One afternoon Dr C asked me to go down with him to FOS ground floor and meet someone important. There is the boss of Brunei HOB, and Dr C mentioned about me being the logistic manager, and my reluctance in accepting the job. The boss being a boss just say one sentence: "Oh don't worry she has the passion, she will do it!!" My feeling was like what has passion got to do with this??? but what else can i say?? hence you are now reading the entry of the logistic manager for the expedition..

Sunday, 2 November 2008

A day in the life of a PhD student in UBD

My day in UBD usually starts around 0930..and the day will start with this person coming into my office looking happy and cheerful.. When i see this person's face i know ah more work...

So my dear supervisor will come into the room and start asking me things like: 'what's the budget like for the cat surveys?' 'How many cameras are we getting?' ' have you seen metis they all?' 'I am going to kill all the project students....' and blah blah blah the questions go on and on and on...

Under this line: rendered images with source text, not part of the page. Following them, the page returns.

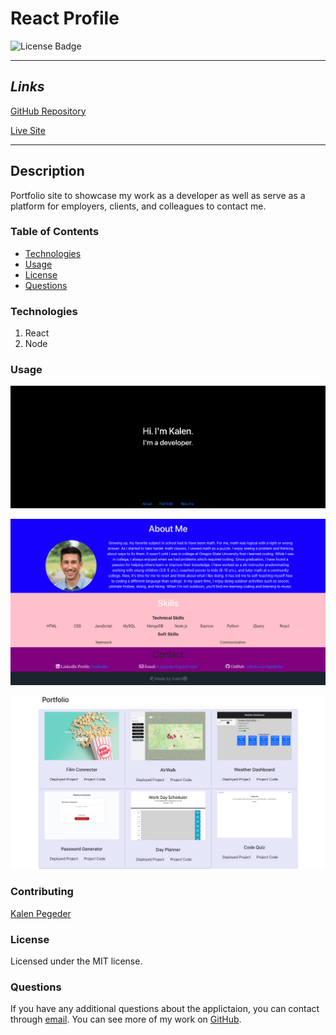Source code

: # React Profile

![License Badge](https://img.shields.io/badge/License-MIT-blue)

---

## _Links_

[GitHub Repository](https://github.com/kpegeder/react-profile)

[Live Site](https://react-profile1.herokuapp.com/)

---

## Description

Portfolio site to showcase my work as a developer as well as serve as a platform for employers, clients, and colleagues to contact me.

### Table of Contents

- [Technologies](#technologies)
- [Usage](#usage)
- [License](#license)
- [Questions](#questions)

### Technologies

1. React
2. Node

### Usage

![Header](./assets/images/header.png)

![About](./assets/images/about.png)

![Portfolio](./assets/images/portfolio.png)

### Contributing

[Kalen Pegeder](https://github.com/kpegeder)

### License

Licensed under the MIT license.

### Questions

If you have any additional questions about the applictaion, you can contact through [email](mailto:k.pegeder@gmail.com).
You can see more of my work on [GitHub](https://github.com/kpegeder).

See my face?? so CB face right?? and see all the papers, files and books around me, on my table and my cabinets?? very busy one bah.. not like someone i know only goyang kaki all the time... he he he (who ah??) See Dr Charles face?? very serious discussion in session.. but hey who's foot was that??

More often than none, i have other visitors too apart from the man who loves to give me extra job.. My room is officially a complaint room, makan room, lepak room and most importantly gossip room... here cath is strutting her stuff but Dr C has no eyes to see her lo.. May be he thinks the cat budget is more interesting than Cath??? Ouch!!!


And sometimes a poor begger will come and sit next to my feet, looking forlorn and miserable. This bugger will usually say: 'BB i am hungry.' 'BB i need to zee Dr C.' 'BB can i use your printer??" So miserably sad huh??
In this picture, the begger pretends to be reading Belalong book but we know he's waiting for someone to bring him food... poor begger..

In a good days, the supervisor, the foot man and the begger will be engaged in interesting scientific discussions.. but usually end up with someone manjaing.. here the begger wanted to go toilet so he's practising..

Sometimes the clever man Andery will come into my room too but pity there's no pics of him.. he's all serious and focus not like the other people you saw in this post..

I am sure i'm pretty unpopular in this office block due to the noise these people make in my room.. imagine the correlation curve between the number of people in my room and the noise level????